Istanbul. Mehr als zwei Jahre nach dem tödlichen Anschlag auf den russischen Botschafter in der Türkei ist Haftbefehl gegen den islamischen Prediger Fethullah Gülen und sieben weitere Personen erlassen worden.

Ihnen werde vorsätzliche Tötung und ein Umsturzversuch vorgeworfen, meldete die staatliche Nachrichtenagentur Anadolu am Montag. Die türkische Führung macht den in den USA lebenden Gülen auch für den Putschversuch vom Juli 2016 verantwortlich.

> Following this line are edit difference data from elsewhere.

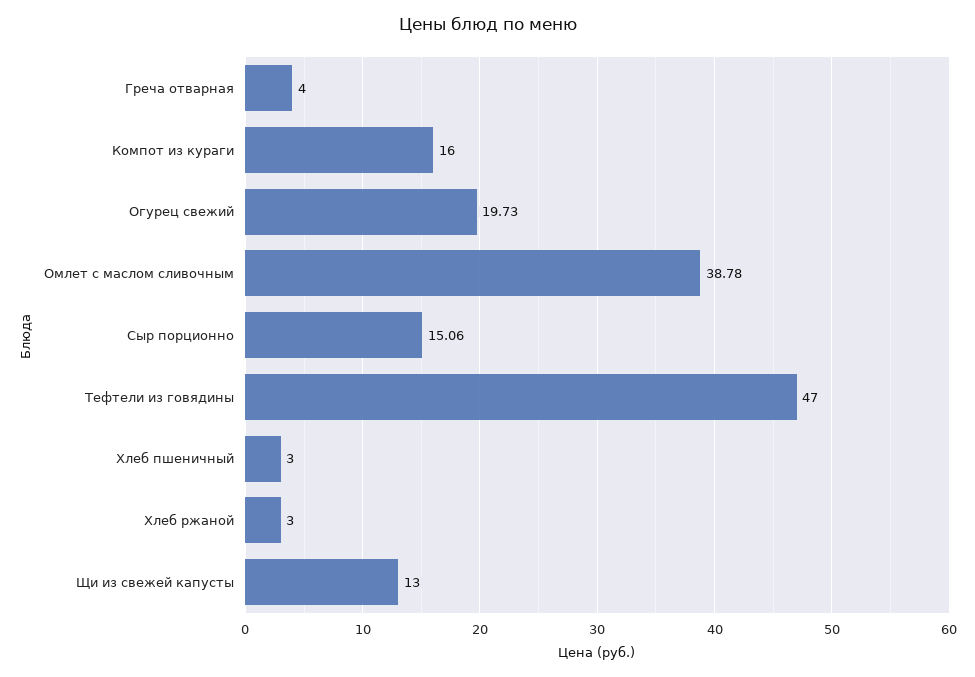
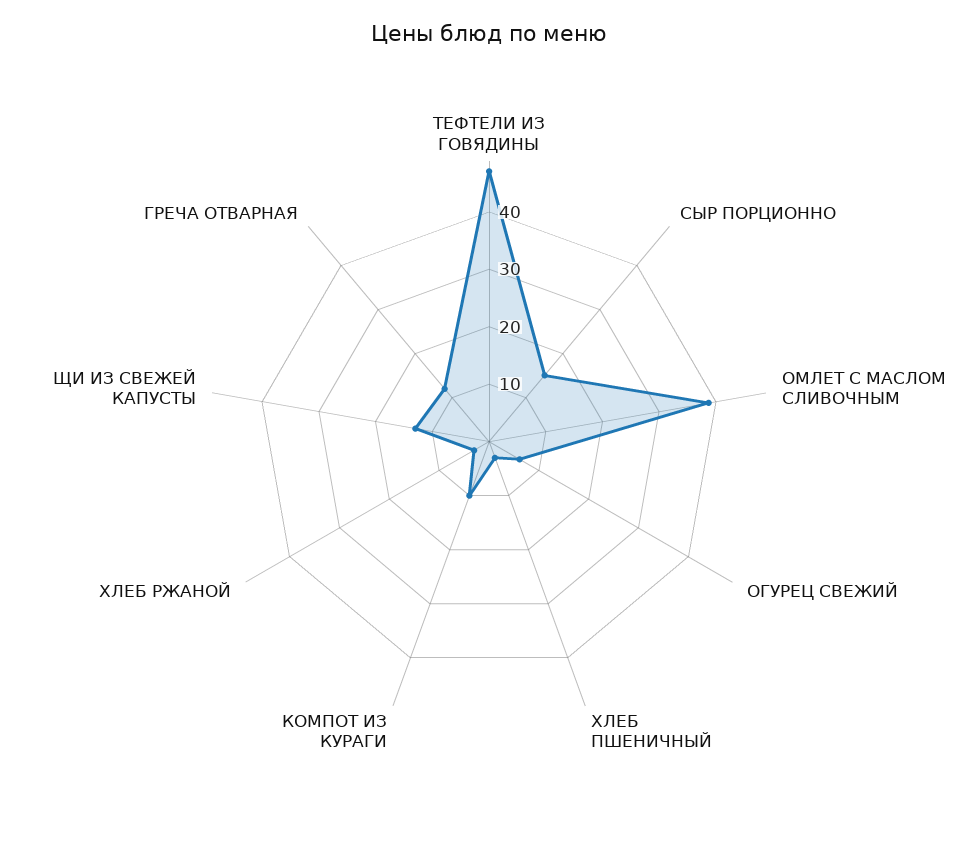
  {
-   "Греча отварная": 4,
+   "Греча отварная": 12,
-   "Компот из кураги": 16,
+   "Компот из кураги": 10,
-   "Огурец свежий": 19.73,
+   "Огурец свежий": 6,
    "Омлет с маслом сливочным": 38.78,
    "Сыр порционно": 15.06,
    "Тефтели из говядины": 47,
    "Хлеб пшеничный": 3,
    "Хлеб ржаной": 3,
    "Щи из свежей капусты": 13
  }

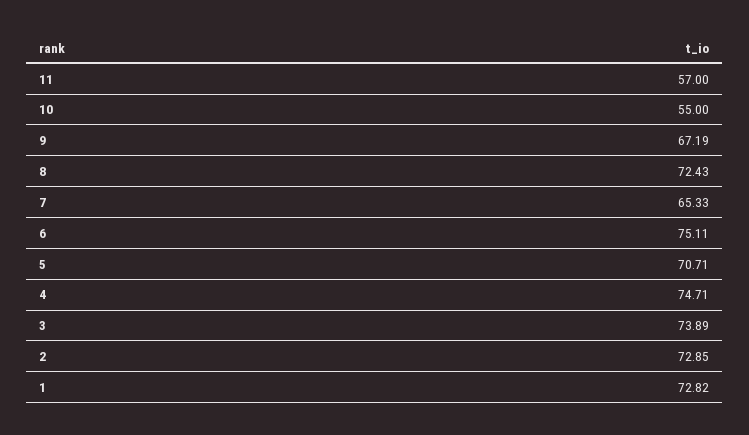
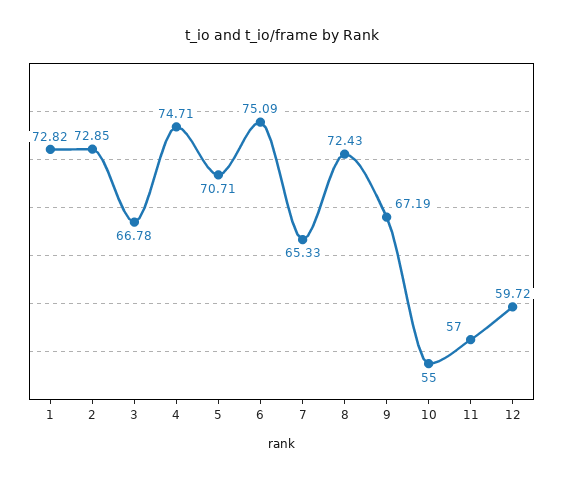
  {
    "11": 57,
    "10": 55,
    "9": 67.19,
    "8": 72.43,
    "7": 65.33,
-   "6": 75.11,
+   "6": 75.09,
    "5": 70.71,
    "4": 74.71,
-   "3": 73.89,
+   "3": 66.78,
    "2": 72.85,
-   "1": 72.82
+   "1": 72.82,
+   "12": 59.72
  }

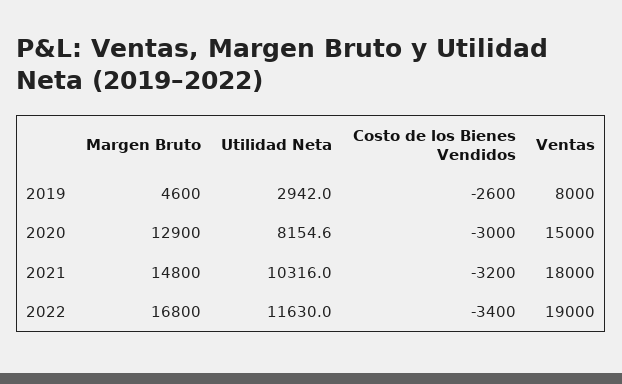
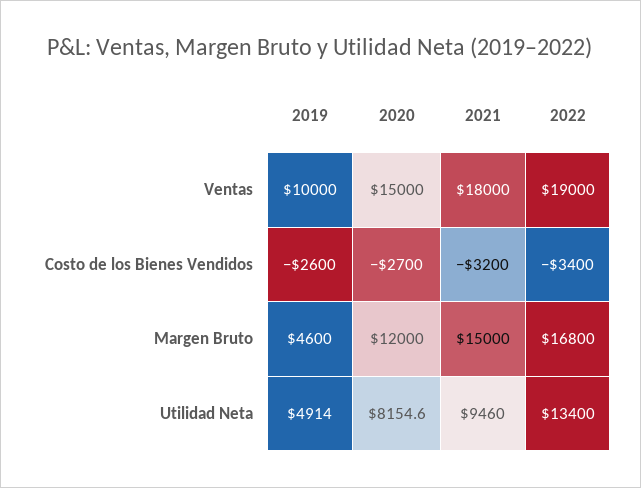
  {
    "Margen Bruto": {
      "2019": 4600,
-     "2020": 12900,
+     "2020": 12000,
-     "2021": 14800,
+     "2021": 15000,
      "2022": 16800
    },
    "Utilidad Neta": {
-     "2019": 2942,
+     "2019": 4914,
      "2020": 8154.6,
-     "2021": 10316,
+     "2021": 9460,
-     "2022": 11630
+     "2022": 13400
    },
    "Costo de los Bienes Vendidos": {
      "2019": -2600,
-     "2020": -3000,
+     "2020": -2700,
      "2021": -3200,
      "2022": -3400
    },
    "Ventas": {
-     "2019": 8000,
+     "2019": 10000,
      "2020": 15000,
      "2021": 18000,
      "2022": 19000
    }
  }

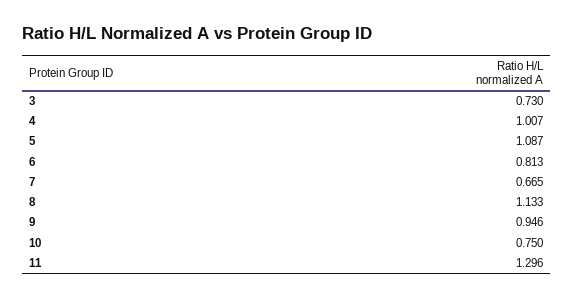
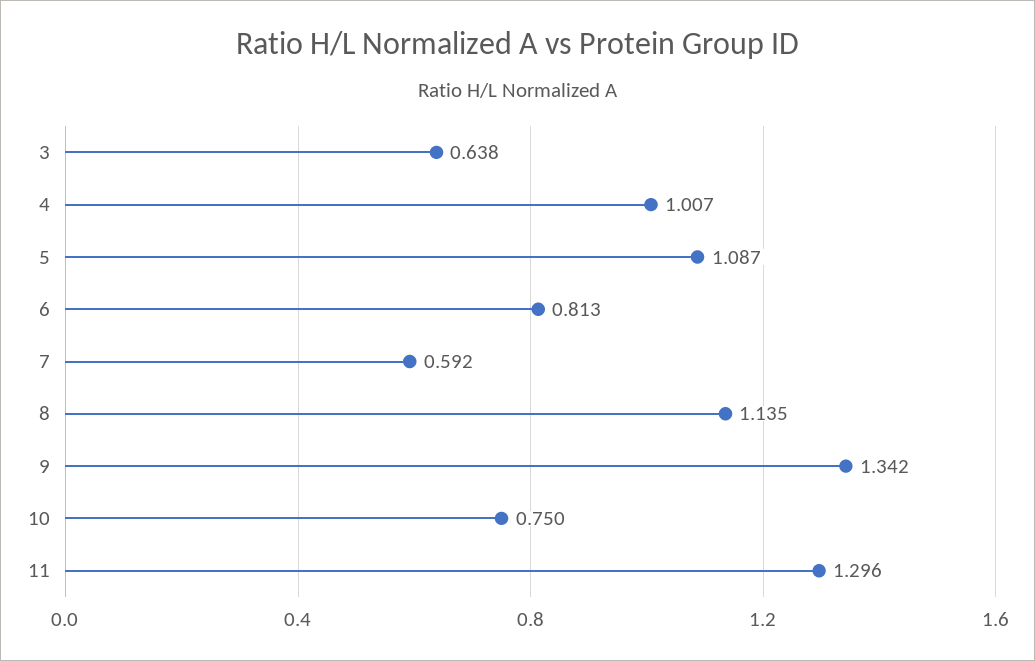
  {
-   "3": 0.73,
+   "3": 0.638,
    "4": 1.007,
    "5": 1.087,
    "6": 0.813,
-   "7": 0.665,
+   "7": 0.592,
-   "8": 1.133,
+   "8": 1.135,
-   "9": 0.946,
+   "9": 1.342,
    "10": 0.75,
    "11": 1.296
  }

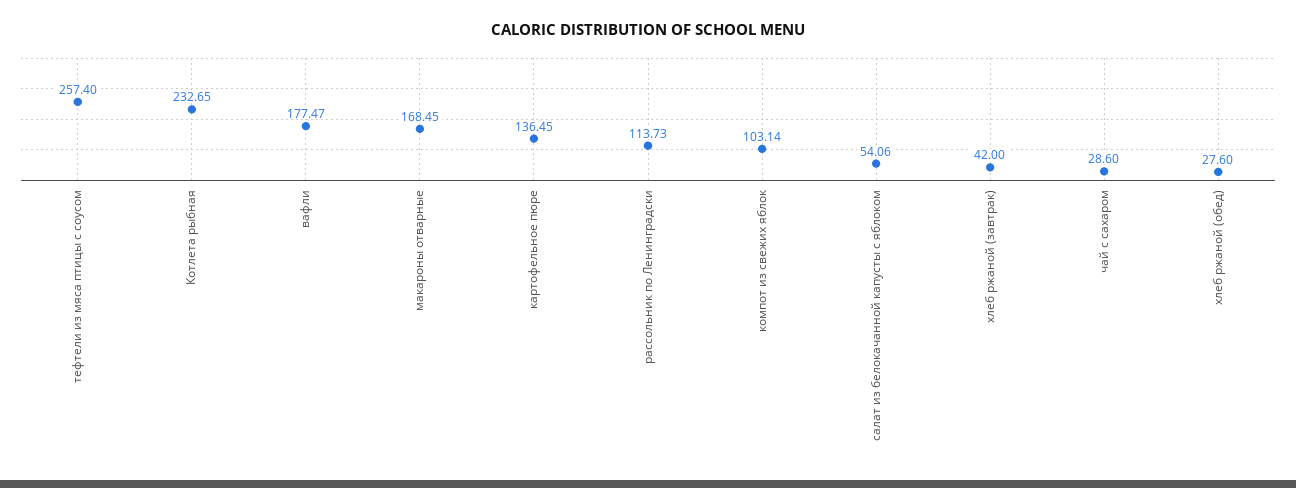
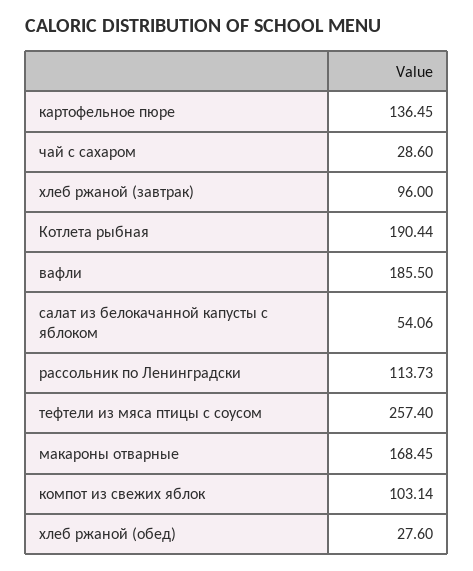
  {
    "тефтели из мяса птицы с соусом": 257.4,
-   "Котлета рыбная": 232.65,
+   "Котлета рыбная": 190.44,
-   "вафли": 177.47,
+   "вафли": 185.5,
    "макароны отварные": 168.45,
    "картофельное пюре": 136.45,
    "рассольник по Ленинградски": 113.73,
    "компот из свежих яблок": 103.14,
    "салат из белокачанной капусты с яблоком": 54.06,
-   "хлеб ржаной (завтрак)": 42,
+   "хлеб ржаной (завтрак)": 96,
    "чай с сахаром": 28.6,
    "хлеб ржаной (обед)": 27.6
  }

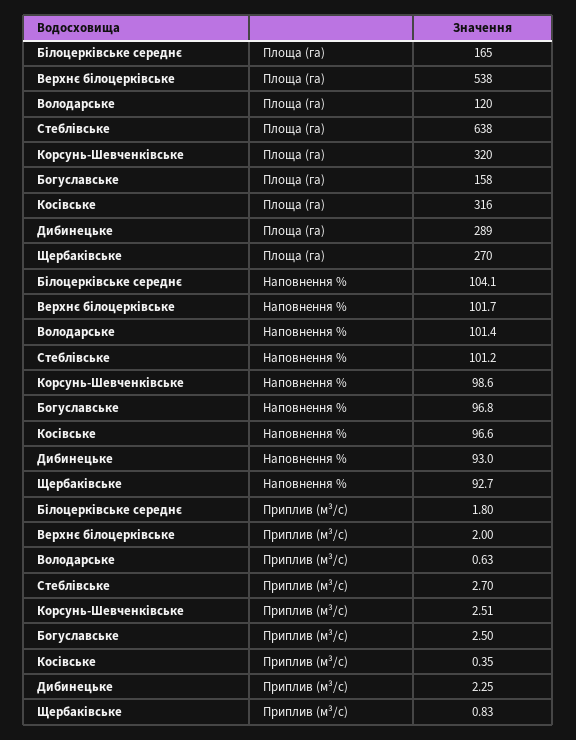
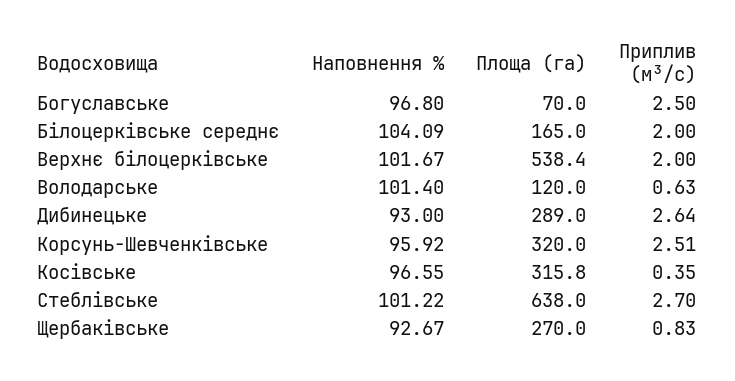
  {
    "Білоцерківське середнє": {
      "Площа (га)": 165,
      "Наповнення %": 104.09,
-     "Приплив (м³/с)": 1.8
+     "Приплив (м³/с)": 2
    },
    "Верхнє білоцерківське": {
      "Площа (га)": 538.4,
      "Наповнення %": 101.67,
      "Приплив (м³/с)": 2
    },
    "Володарське": {
      "Площа (га)": 120,
      "Наповнення %": 101.4,
      "Приплив (м³/с)": 0.63
    },
    "Стеблівське": {
      "Площа (га)": 638,
      "Наповнення %": 101.22,
      "Приплив (м³/с)": 2.7
    },
    "Корсунь-Шевченківське": {
      "Площа (га)": 320,
-     "Наповнення %": 98.6,
+     "Наповнення %": 95.92,
      "Приплив (м³/с)": 2.51
    },
    "Богуславське": {
-     "Площа (га)": 158,
+     "Площа (га)": 70,
      "Наповнення %": 96.8,
      "Приплив (м³/с)": 2.5
    },
    "Косівське": {
      "Площа (га)": 315.8,
      "Наповнення %": 96.55,
      "Приплив (м³/с)": 0.35
    },
    "Дибинецьке": {
      "Площа (га)": 289,
      "Наповнення %": 93,
-     "Приплив (м³/с)": 2.25
+     "Приплив (м³/с)": 2.64
    },
    "Щербаківське": {
      "Площа (га)": 270,
      "Наповнення %": 92.67,
      "Приплив (м³/с)": 0.83
    }
  }

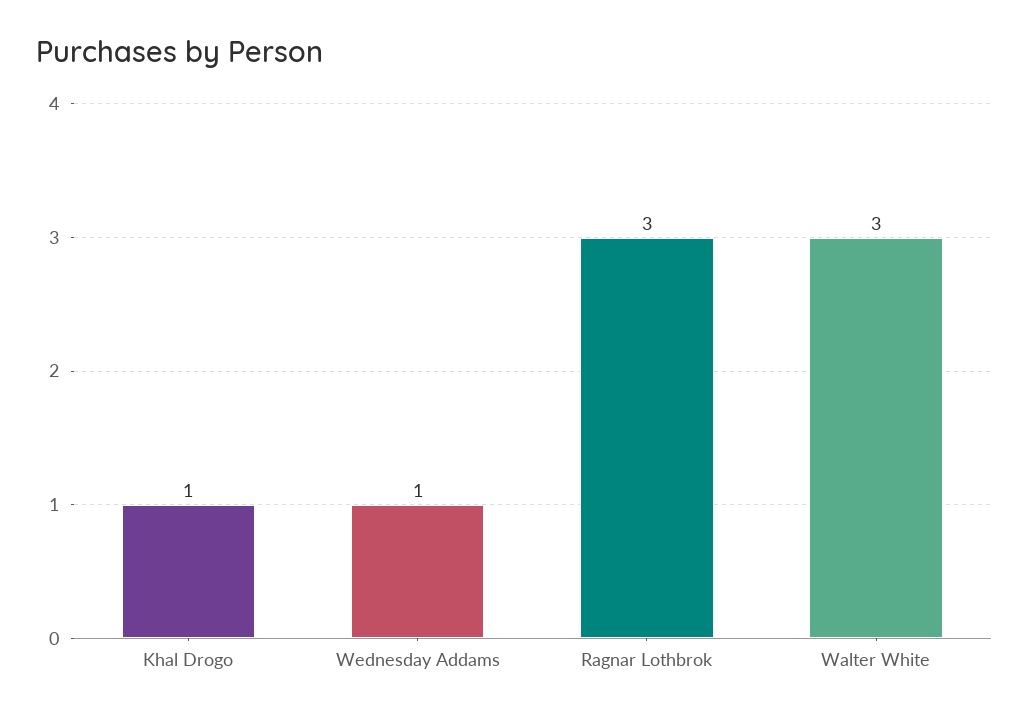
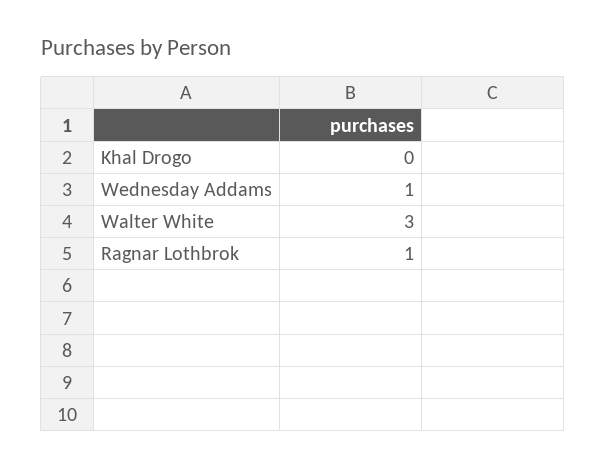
  {
-   "Khal Drogo": 1,
+   "Khal Drogo": 0,
    "Wednesday Addams": 1,
-   "Ragnar Lothbrok": 3,
+   "Ragnar Lothbrok": 1,
    "Walter White": 3
  }

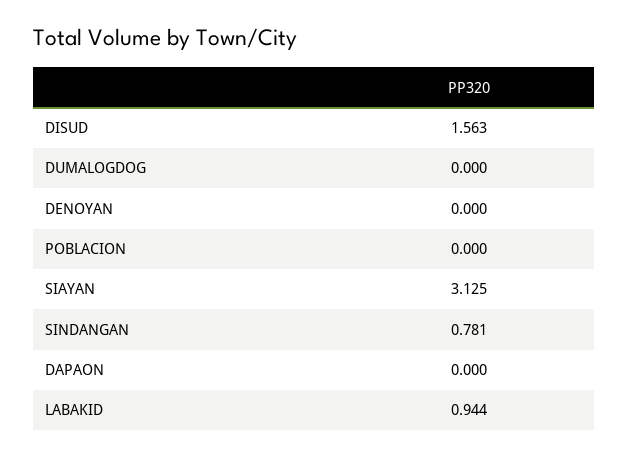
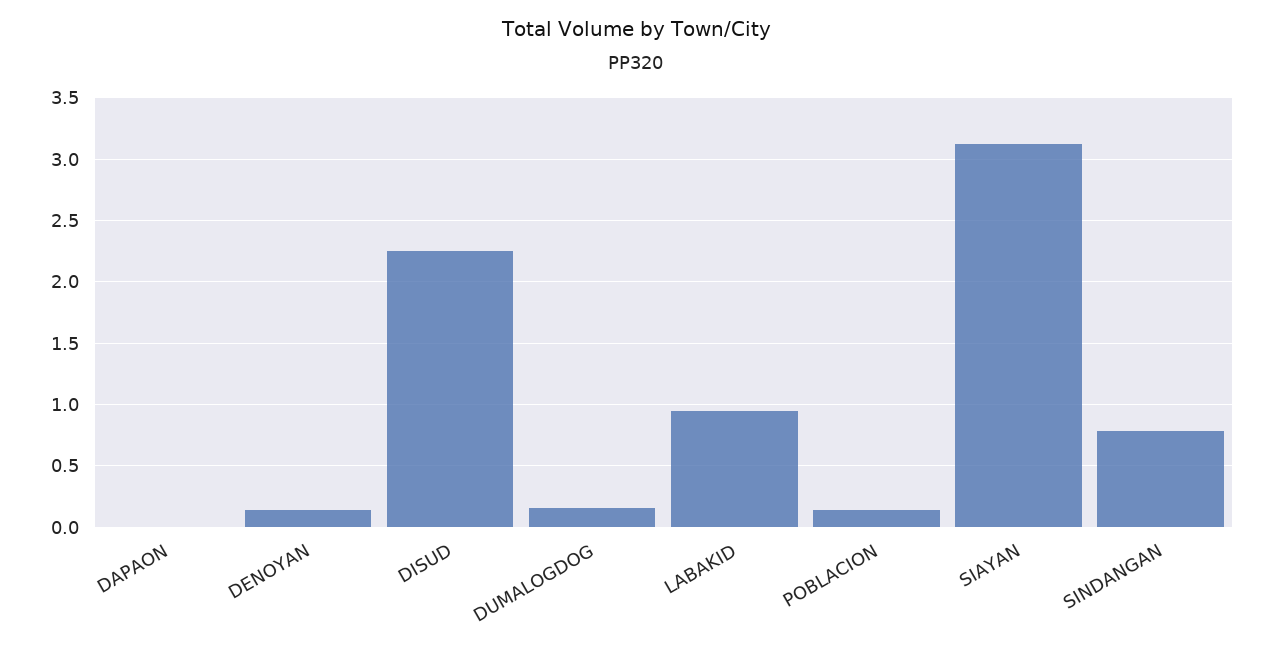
  {
-   "DISUD": 1.563,
+   "DISUD": 2.25,
-   "DUMALOGDOG": 0,
+   "DUMALOGDOG": 0.15,
-   "DENOYAN": 0,
+   "DENOYAN": 0.15,
-   "POBLACION": 0,
+   "POBLACION": 0.15,
    "SIAYAN": 3.125,
    "SINDANGAN": 0.781,
    "DAPAON": 0,
    "LABAKID": 0.944
  }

Der russische Botschafter Andrej Karlow war am 19. Dezember 2016 bei einer Ausstellung in der Hauptstadt Ankara von einem türkischen Polizisten erschossen worden. Der Attentäter wurde anschließend von Spezialkräften getötet.

Staatspräsident Recep Tayyip Erdogan hatte schon kurz nach dem Anschlag Verbindungen des Attentäters zur Gülen-Bewegung vermutet. Die Haftbefehle kommen nur einen Tag vor dem Treffen von Erdogan und dem russischen Präsidenten Wladimir Putin in Ankara. Im Juni 2017 hatte Putin einen Nachfolger für Karlow ernannt.